The need for a partner has always been the bane of chess players. While in forced isolation in the gulag, Natan Sharansky played chess against himself in his head. It kept him sane. (It had the added benefit, he likes to note, of providing him with a lift. "I always won," he recalls cheerfully.) And Bobby Fischer has been playing chess with few people other than himself ever since he quit as world champion and practically disappeared 25 years ago. But then, Fischer has the look of a paranoid schizophrenic.
Between the political prisoner and the psychotic genius lies the ordinary player. Like me. We need company. In spring I still frequent the chess tables at Washington's Dupont Circle. On Monday nights my friends still drive to my house for our weekly speed-chess round robin.
But those days may be over. As with everything else in life, the Internet is offering unbeatable competition. For chess addicts, it offers the Holy Grail: encounters with an ever available supply of partners, instantly, 24/7.
Fun it is. But is it healthy? "You have, let us say, a promising politician, a rising artist that you wish to destroy," H.G. Wells suggested long before the Net. "Dagger or bomb are archaic, clumsy, and unreliable--but teach him, inoculate him with chess." A Chilean friend quit the club and deleted the whole program from his computer after clicking on a whimsical feature that calculated "percentage of your life wasted on chess." (I paraphrase.) He found the number disturbingly high.
Perhaps my metaphor is wrong. Internet chess is less like a San Francisco bathhouse than the terminal stages of alcoholism. Playing chess first thing Sunday morning, which I confess I did last week, is about as close as you can get to drinking aftershave.
Luckily, I have a family that will stop me from my worst excesses. But what about the others out there, the denizens of the chess netherworld I used to hang out with at the Boston Chess Club?
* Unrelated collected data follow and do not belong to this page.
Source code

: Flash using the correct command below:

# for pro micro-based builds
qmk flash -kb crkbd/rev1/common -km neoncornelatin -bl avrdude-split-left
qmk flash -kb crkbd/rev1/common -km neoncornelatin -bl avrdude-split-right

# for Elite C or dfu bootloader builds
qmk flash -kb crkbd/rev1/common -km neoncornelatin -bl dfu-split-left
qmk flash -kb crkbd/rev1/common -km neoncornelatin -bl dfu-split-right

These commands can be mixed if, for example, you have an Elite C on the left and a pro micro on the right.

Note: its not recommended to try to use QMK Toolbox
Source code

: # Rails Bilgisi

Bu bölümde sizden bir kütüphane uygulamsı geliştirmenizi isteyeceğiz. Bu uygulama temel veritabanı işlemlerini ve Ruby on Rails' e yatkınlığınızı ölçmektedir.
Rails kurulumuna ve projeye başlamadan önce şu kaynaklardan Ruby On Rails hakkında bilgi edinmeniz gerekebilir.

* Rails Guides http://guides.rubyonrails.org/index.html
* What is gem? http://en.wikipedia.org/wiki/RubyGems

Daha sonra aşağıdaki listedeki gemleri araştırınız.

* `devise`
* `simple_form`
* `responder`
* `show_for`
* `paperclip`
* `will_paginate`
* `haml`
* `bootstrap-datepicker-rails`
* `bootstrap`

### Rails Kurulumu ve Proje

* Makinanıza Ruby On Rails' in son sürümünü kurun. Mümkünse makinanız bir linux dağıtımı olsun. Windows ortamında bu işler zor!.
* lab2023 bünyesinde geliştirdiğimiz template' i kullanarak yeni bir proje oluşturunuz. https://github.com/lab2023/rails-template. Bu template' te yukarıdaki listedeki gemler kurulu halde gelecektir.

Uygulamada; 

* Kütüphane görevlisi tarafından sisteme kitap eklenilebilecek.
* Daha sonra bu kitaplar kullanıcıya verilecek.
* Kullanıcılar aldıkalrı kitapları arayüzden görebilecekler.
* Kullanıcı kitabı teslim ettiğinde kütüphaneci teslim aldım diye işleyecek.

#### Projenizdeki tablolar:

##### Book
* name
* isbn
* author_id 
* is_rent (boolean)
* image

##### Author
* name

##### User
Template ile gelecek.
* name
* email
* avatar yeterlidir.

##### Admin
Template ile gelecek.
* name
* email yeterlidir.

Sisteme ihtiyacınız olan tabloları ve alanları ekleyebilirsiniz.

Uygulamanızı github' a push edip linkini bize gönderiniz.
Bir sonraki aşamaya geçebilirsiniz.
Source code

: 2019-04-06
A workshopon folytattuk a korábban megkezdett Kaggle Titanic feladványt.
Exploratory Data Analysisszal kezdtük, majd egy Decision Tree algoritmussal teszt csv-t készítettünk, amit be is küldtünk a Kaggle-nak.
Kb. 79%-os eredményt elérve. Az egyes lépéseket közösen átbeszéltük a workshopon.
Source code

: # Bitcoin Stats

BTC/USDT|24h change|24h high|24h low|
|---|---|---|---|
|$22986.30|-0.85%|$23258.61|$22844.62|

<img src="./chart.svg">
A place of which a psychiatrist friend once fondly said, "I could run a group in here." A place where I once reached over the board to shake hands and said,
"I'm Charles," to which my opponent sternly replied, "I'm white," and moved his king pawn without another word.
At least in those ancient days, we chess addicts had to shower and shave and step out into the real world to get a game. Now, alas, we can roll out of bed in a total state of nature, unkempt and decomposing, and play, and no one knows the difference.
"There are siren moments," George Steiner once wrote, "when quite normal creatures otherwise engaged, men such as Lenin and myself, feel like giving up everything--marriage, mortgages, careers, the Russian Revolution--in order to spend their days and nights moving little carved objects up and down a quadrate board." My hope is that after a couple of weeks I'll OD and swear off the stuff. I'll fall so far off the wagon that, in reaction, I won't have another taste for years. But just in case it does not turn out that way, be warned. If my column stops appearing, you'll know why. If I stop showing up at the office, look for me in the homeless shelter. I'll be the one with the laptop and the wireless modem.